— START —

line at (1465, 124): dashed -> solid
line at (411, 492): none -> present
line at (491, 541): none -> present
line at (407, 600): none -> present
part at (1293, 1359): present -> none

— END —

▶ **Work to do**: Retype every line of the listing above with no changes.

▶ **Reply**:
line at (1465, 124): dashed -> solid
line at (411, 492): none -> present
line at (491, 541): none -> present
line at (407, 600): none -> present
part at (1293, 1359): present -> none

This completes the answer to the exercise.